§ **To do**
In your copy of the records, include every word exactly and no pictures.
-------- Data for this task --------
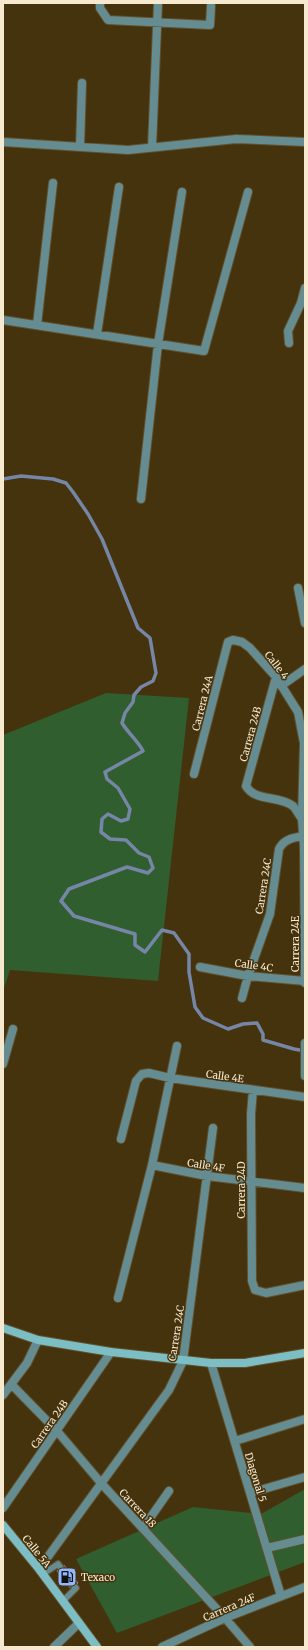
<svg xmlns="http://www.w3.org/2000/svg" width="308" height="1650" font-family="Merriweather,serif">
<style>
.green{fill:#315e2f}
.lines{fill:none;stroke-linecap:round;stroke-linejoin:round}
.stream{stroke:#7686a7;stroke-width:3.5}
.building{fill:#734479;stroke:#a580a9}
.lane-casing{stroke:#61502c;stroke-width:8}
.street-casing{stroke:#61502c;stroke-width:10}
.secondary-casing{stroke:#61502c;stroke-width:10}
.lane{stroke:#658d91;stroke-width:5.5}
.street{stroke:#658d91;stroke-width:8}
.secondary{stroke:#7cbec4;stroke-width:8}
.labels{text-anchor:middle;stroke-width:3;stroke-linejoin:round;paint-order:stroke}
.street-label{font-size:10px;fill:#f7e9d0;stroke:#45330d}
.poi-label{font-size:10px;fill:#f7e9d0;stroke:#45330d;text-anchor:start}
</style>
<rect width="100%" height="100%" fill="#45330d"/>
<path class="green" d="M106,693L189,698L158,981L10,970L3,991V735Z
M305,1489V1562L117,1633L76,1559L193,1507L261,1514Z"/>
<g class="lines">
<path class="stream" d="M3,479L21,476L53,479L66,483L73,492L88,514L102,539L138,628L150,638L156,673L153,681L141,687L134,695L133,702L125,713L122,723C128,733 138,741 143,751L105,772L107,779L118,788L130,809L128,819L121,821L108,814L102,819L101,832L110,839L126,840L139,853L149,857L153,868L148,873L127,867L69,889L61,901L74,916L135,934V945L145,952L162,930L174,933L189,954V972L195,1007L203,1018L228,1029L243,1024L257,1023L263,1034V1040L294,1049L305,1051"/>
</g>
<path class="building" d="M64,1565L78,1583L71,1589L57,1571Z"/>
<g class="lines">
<defs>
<path id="lane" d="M43,1574L58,1564L61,1568
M63,1601L76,1588L74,1586"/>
<path id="street" d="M100,3V8L108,20L210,25L211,6
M3,142L128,150L236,139L305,142
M80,147L82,83
M152,147L158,3
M3,320L204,351L248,192
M37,325L53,183
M97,334L119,187
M289,343L288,331L301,303L305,288
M141,499L158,344L182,192
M298,588L305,623
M276,677L246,786C255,802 279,795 293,806C296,809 299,815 302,819
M281,686L305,669
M194,774L228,642L233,640L242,642L250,648L276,677L298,712L304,743L302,819L304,847L305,983
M200,967L248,976L305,981
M242,998L248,976L270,914L279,849C284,839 293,838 303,836
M305,1043V1076
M3,1064L13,1029
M253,1090L251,1114L252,1281L255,1290L266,1293L305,1285
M121,1139L136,1081L142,1074L149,1073L170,1078L305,1097
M152,1165L207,1176L305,1188
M118,1298L152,1165L177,1046
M211,1363L281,1596
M11,1384L57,1431L101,1483L225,1618L250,1647
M3,1395L27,1363L38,1340
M235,1441L305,1419
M250,1493L305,1477
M3,1508L111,1352
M143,1528L169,1491
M267,1548L305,1539
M39,1569L169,1390L183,1361L213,1128
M54,1647L79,1623
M162,1647L225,1618L305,1587"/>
<path id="secondary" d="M3,1328L38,1340L111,1352L211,1363H245L305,1353
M3,1525L39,1569L97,1647"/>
</defs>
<use href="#lane" class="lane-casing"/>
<use href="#street" class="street-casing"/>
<use href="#secondary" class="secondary-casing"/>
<use href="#lane" class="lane"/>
<use href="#street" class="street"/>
<use href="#secondary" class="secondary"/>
</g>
<defs>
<symbol id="fuel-square" viewBox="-11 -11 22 22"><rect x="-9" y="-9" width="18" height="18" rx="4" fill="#93b7fd" stroke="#45330d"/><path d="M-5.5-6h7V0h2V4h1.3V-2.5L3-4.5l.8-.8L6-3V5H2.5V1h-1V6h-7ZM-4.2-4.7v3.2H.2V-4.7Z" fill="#111"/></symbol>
</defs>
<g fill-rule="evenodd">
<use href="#fuel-square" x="56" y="1566" width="22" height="22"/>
</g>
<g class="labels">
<g class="street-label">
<text transform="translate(277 665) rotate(52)" y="4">Calle 4</text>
<text transform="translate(202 703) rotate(-76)" y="4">Carrera 24A</text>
<text transform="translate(250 734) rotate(-75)" y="4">Carrera 24B</text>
<text transform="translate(263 886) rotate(-81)" y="4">Carrera 24C</text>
<text transform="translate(295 944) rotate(-90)" y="4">Carrera 24E</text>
<text transform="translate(254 965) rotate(8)" y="4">Calle 4C</text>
<text transform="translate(225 1076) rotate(8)" y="4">Calle 4E</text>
<text transform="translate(206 1165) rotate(9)" y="4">Calle 4F</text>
<text transform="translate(241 1190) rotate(-90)" y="4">Carrera 24D</text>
<text transform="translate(176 1333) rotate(-81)" y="4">Carrera 24C</text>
<text transform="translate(49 1424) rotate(-55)" y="4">Carrera 24B</text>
<text transform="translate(256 1477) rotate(73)" y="4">Diagonal 5</text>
<text transform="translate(138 1508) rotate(47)" y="4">Carrera 18</text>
<text transform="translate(37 1551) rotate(51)" y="4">Calle 5A</text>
<text transform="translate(229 1607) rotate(-23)" y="4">Carrera 24F</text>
</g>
<g class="poi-label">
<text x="81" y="1581">Texaco</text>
</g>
</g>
<rect width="308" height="1650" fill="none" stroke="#f7e9d0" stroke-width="8"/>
</svg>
--------
§ **Response to the task**
<svg xmlns="http://www.w3.org/2000/svg" width="308" height="1650" font-family="Merriweather,serif">
<style>
.green{fill:#315e2f}
.lines{fill:none;stroke-linecap:round;stroke-linejoin:round}
.stream{stroke:#7686a7;stroke-width:3.5}
.building{fill:#734479;stroke:#a580a9}
.lane-casing{stroke:#61502c;stroke-width:8}
.street-casing{stroke:#61502c;stroke-width:10}
.secondary-casing{stroke:#61502c;stroke-width:10}
.lane{stroke:#658d91;stroke-width:5.5}
.street{stroke:#658d91;stroke-width:8}
.secondary{stroke:#7cbec4;stroke-width:8}
.labels{text-anchor:middle;stroke-width:3;stroke-linejoin:round;paint-order:stroke}
.street-label{font-size:10px;fill:#f7e9d0;stroke:#45330d}
.poi-label{font-size:10px;fill:#f7e9d0;stroke:#45330d;text-anchor:start}
</style>
<rect width="100%" height="100%" fill="#45330d"/>
<path class="green" d="M106,693L189,698L158,981L10,970L3,991V735Z
M305,1489V1562L117,1633L76,1559L193,1507L261,1514Z"/>
<g class="lines">
<path class="stream" d="M3,479L21,476L53,479L66,483L73,492L88,514L102,539L138,628L150,638L156,673L153,681L141,687L134,695L133,702L125,713L122,723C128,733 138,741 143,751L105,772L107,779L118,788L130,809L128,819L121,821L108,814L102,819L101,832L110,839L126,840L139,853L149,857L153,868L148,873L127,867L69,889L61,901L74,916L135,934V945L145,952L162,930L174,933L189,954V972L195,1007L203,1018L228,1029L243,1024L257,1023L263,1034V1040L294,1049L305,1051"/>
</g>
<path class="building" d="M64,1565L78,1583L71,1589L57,1571Z"/>
<g class="lines">
<defs>
<path id="lane" d="M43,1574L58,1564L61,1568
M63,1601L76,1588L74,1586"/>
<path id="street" d="M100,3V8L108,20L210,25L211,6
M3,142L128,150L236,139L305,142
M80,147L82,83
M152,147L158,3
M3,320L204,351L248,192
M37,325L53,183
M97,334L119,187
M289,343L288,331L301,303L305,288
M141,499L158,344L182,192
M298,588L305,623
M276,677L246,786C255,802 279,795 293,806C296,809 299,815 302,819
M281,686L305,669
M194,774L228,642L233,640L242,642L250,648L276,677L298,712L304,743L302,819L304,847L305,983
M200,967L248,976L305,981
M242,998L248,976L270,914L279,849C284,839 293,838 303,836
M305,1043V1076
M3,1064L13,1029
M253,1090L251,1114L252,1281L255,1290L266,1293L305,1285
M121,1139L136,1081L142,1074L149,1073L170,1078L305,1097
M152,1165L207,1176L305,1188
M118,1298L152,1165L177,1046
M211,1363L281,1596
M11,1384L57,1431L101,1483L225,1618L250,1647
M3,1395L27,1363L38,1340
M235,1441L305,1419
M250,1493L305,1477
M3,1508L111,1352
M143,1528L169,1491
M267,1548L305,1539
M39,1569L169,1390L183,1361L213,1128
M54,1647L79,1623
M162,1647L225,1618L305,1587"/>
<path id="secondary" d="M3,1328L38,1340L111,1352L211,1363H245L305,1353
M3,1525L39,1569L97,1647"/>
</defs>
<use href="#lane" class="lane-casing"/>
<use href="#street" class="street-casing"/>
<use href="#secondary" class="secondary-casing"/>
<use href="#lane" class="lane"/>
<use href="#street" class="street"/>
<use href="#secondary" class="secondary"/>
</g>
<defs>
<symbol id="fuel-square" viewBox="-11 -11 22 22"><rect x="-9" y="-9" width="18" height="18" rx="4" fill="#93b7fd" stroke="#45330d"/><path d="M-5.5-6h7V0h2V4h1.3V-2.5L3-4.5l.8-.8L6-3V5H2.5V1h-1V6h-7ZM-4.2-4.7v3.2H.2V-4.7Z" fill="#111"/></symbol>
</defs>
<g fill-rule="evenodd">
<use href="#fuel-square" x="56" y="1566" width="22" height="22"/>
</g>
<g class="labels">
<g class="street-label">
<text transform="translate(277 665) rotate(52)" y="4">Calle 4</text>
<text transform="translate(202 703) rotate(-76)" y="4">Carrera 24A</text>
<text transform="translate(250 734) rotate(-75)" y="4">Carrera 24B</text>
<text transform="translate(263 886) rotate(-81)" y="4">Carrera 24C</text>
<text transform="translate(295 944) rotate(-90)" y="4">Carrera 24E</text>
<text transform="translate(254 965) rotate(8)" y="4">Calle 4C</text>
<text transform="translate(225 1076) rotate(8)" y="4">Calle 4E</text>
<text transform="translate(206 1165) rotate(9)" y="4">Calle 4F</text>
<text transform="translate(241 1190) rotate(-90)" y="4">Carrera 24D</text>
<text transform="translate(176 1333) rotate(-81)" y="4">Carrera 24C</text>
<text transform="translate(49 1424) rotate(-55)" y="4">Carrera 24B</text>
<text transform="translate(256 1477) rotate(73)" y="4">Diagonal 5</text>
<text transform="translate(138 1508) rotate(47)" y="4">Carrera 18</text>
<text transform="translate(37 1551) rotate(51)" y="4">Calle 5A</text>
<text transform="translate(229 1607) rotate(-23)" y="4">Carrera 24F</text>
</g>
<g class="poi-label">
<text x="81" y="1581">Texaco</text>
</g>
</g>
<rect width="308" height="1650" fill="none" stroke="#f7e9d0" stroke-width="8"/>
</svg>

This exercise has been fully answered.